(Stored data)
=== Section Start ===

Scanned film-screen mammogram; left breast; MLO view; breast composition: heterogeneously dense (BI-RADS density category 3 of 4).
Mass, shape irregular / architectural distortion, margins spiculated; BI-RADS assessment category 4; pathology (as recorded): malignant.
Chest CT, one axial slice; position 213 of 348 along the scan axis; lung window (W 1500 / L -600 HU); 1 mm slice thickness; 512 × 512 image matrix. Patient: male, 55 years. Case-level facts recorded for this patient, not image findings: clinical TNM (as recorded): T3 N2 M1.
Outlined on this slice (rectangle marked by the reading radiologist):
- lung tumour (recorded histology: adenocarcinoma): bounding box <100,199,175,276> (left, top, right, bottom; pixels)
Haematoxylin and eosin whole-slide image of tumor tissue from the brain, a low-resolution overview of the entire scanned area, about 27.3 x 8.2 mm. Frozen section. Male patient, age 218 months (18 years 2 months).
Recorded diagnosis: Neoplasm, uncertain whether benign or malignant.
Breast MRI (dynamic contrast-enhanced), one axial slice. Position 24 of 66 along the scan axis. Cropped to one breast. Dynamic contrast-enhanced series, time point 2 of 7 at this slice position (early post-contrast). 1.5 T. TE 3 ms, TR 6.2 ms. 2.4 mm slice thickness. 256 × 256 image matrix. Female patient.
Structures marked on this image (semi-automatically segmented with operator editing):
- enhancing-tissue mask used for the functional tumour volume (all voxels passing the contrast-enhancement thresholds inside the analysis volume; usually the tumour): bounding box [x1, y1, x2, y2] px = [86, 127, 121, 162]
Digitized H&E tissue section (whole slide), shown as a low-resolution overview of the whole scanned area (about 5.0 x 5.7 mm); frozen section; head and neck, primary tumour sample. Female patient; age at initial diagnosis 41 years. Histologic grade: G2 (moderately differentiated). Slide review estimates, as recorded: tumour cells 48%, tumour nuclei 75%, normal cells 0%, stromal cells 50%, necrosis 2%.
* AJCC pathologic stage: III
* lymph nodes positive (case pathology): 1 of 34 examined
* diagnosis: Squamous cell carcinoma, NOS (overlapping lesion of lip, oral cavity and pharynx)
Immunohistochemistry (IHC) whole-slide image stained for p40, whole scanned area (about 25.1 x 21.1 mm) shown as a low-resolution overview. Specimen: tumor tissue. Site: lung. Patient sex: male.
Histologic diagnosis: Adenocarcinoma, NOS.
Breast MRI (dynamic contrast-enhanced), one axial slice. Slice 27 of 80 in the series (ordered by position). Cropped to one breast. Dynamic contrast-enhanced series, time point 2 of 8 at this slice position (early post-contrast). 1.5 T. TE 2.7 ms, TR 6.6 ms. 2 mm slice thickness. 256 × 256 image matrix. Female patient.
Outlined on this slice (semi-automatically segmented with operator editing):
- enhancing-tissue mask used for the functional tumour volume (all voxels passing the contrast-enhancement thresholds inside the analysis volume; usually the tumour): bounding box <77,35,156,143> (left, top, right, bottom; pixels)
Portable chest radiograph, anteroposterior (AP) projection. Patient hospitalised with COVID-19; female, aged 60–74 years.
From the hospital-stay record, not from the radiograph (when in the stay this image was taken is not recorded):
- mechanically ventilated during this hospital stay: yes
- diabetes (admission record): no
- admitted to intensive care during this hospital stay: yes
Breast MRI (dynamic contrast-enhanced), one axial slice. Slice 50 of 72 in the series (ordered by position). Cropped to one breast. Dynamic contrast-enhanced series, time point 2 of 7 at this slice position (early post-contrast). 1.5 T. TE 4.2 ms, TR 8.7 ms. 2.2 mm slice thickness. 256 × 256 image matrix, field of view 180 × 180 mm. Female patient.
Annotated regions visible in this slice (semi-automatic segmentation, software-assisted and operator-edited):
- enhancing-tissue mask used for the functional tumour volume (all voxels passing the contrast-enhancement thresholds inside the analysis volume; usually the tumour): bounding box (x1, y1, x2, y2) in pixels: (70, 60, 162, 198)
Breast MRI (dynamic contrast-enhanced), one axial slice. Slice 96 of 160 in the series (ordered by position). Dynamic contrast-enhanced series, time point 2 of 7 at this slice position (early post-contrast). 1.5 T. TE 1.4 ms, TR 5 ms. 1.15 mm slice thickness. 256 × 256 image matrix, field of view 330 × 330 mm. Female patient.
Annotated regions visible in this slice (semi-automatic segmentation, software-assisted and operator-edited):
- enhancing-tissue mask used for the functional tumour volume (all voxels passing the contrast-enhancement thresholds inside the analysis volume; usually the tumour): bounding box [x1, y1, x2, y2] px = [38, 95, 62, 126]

=== Section End ===

What is required:
Please reproduce the lines from the line with "Structures marked on" to the line with "pathologic stage: III", both ends included, exactly as they appear above.

Solution to the problem:
Structures marked on this image (semi-automatically segmented with operator editing):
- enhancing-tissue mask used for the functional tumour volume (all voxels passing the contrast-enhancement thresholds inside the analysis volume; usually the tumour): bounding box [x1, y1, x2, y2] px = [86, 127, 121, 162]
Digitized H&E tissue section (whole slide), shown as a low-resolution overview of the whole scanned area (about 5.0 x 5.7 mm); frozen section; head and neck, primary tumour sample. Female patient; age at initial diagnosis 41 years. Histologic grade: G2 (moderately differentiated). Slide review estimates, as recorded: tumour cells 48%, tumour nuclei 75%, normal cells 0%, stromal cells 50%, necrosis 2%.
* AJCC pathologic stage: III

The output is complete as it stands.